Akşamdan beri aklımda hep tahtakurusu var.
Nedeni herhalde Müzeyyen Senar’ın kaybı.
Taş plak dönemine.
Oradan dönüp mahalleme geldim.
Eski Üsküdar
Ahşap evler.
Tahtadan yani.
Tahtakurusu da bu evlerin vazgeçilmezi idi.
Tahtakurusunun önemli özelliği yalnızca memelilerden ve kuşlardan kan emmesidir. Kan emmek için geceleri konukçularına yanaşırlar.

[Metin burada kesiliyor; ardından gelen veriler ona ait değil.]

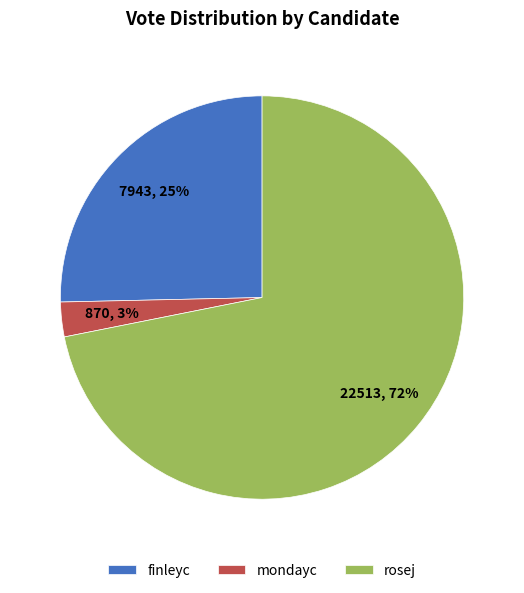

To the nearest percent, what is the difference between the largest and smallest slice percentages?

69%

Diğer zamanlarda ışıktan korunmuş yerlerde saklanırlar.
Genç dostlarım beni affetsin, o tarihlerde sıkı bir tahtakurusu avcısı idim.
O zamanlar sadece ana babanın karyolası vardı . Gerisi ya divanda ya yer yatağında yatardı.

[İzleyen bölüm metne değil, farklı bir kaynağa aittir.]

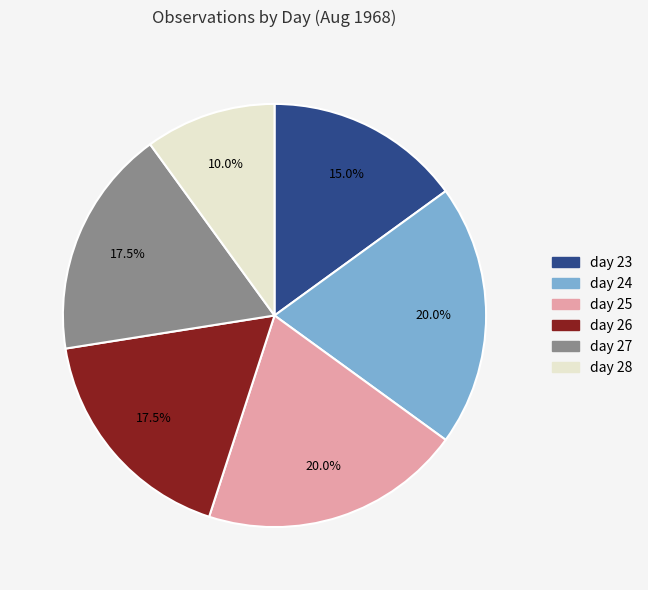

How many segments does this pie chart have?

6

Yanımıza bir gaz lambası alır yakaladığımız tahtakurusunu içine atardık.
Elektrik genellikle sorunlu idi ve sigorta çok atardı.

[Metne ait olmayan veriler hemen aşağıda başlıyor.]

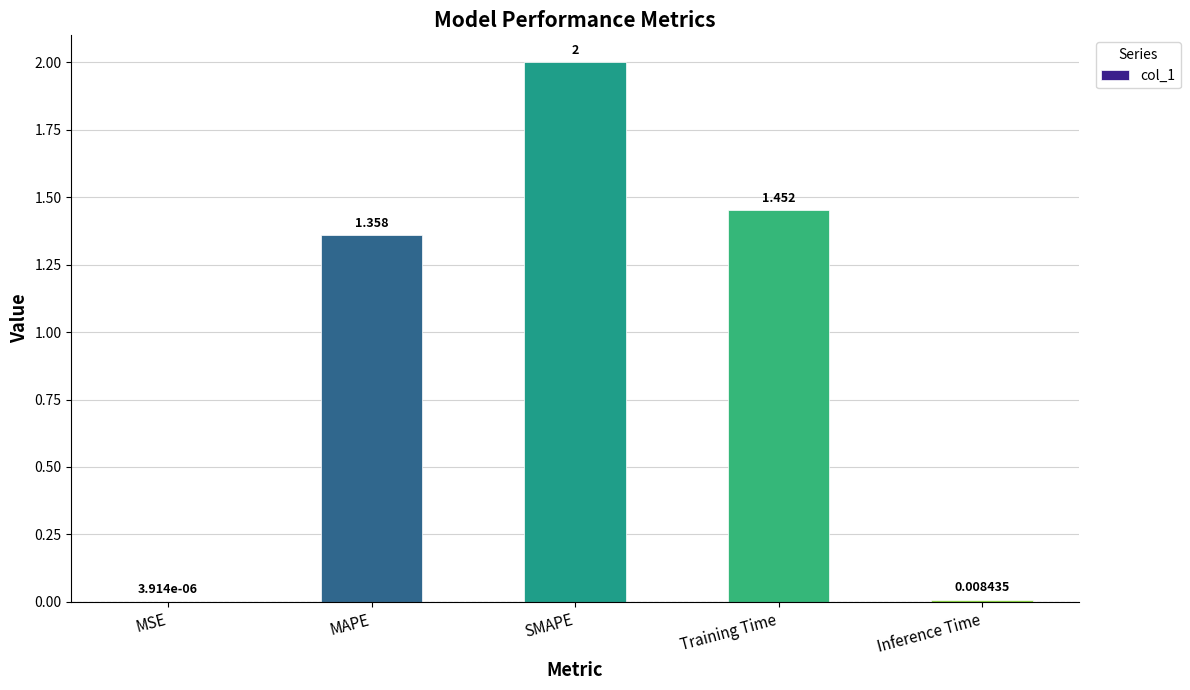

At which label does the data first exceed 1?

MAPE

O zaman biz sigortaya bakır tel sarardık.
Ben balık oltasına yem takmada ne kadar başarısız isem tel sarmada da o kadar kabiliyetsiz idim.
Bir süre sonra tel kayar lamba sönerdi.
Sonra bu günlere geldik
Ahşap evler yıkıldı yerlerini apartmanlar aldı.
Telli sigortalar gitti , atınca aşağı indirmenin yettiği otomatik sigortalar geldi.
Dünya nüfusu arttı da arttı.
Ama ben o günleri arıyorum.
Nedenini ise Chuck Palahniuk’ dan dinleyelim.
” Dünya nüfusu arttıkça, insan sayısı azalıyor.”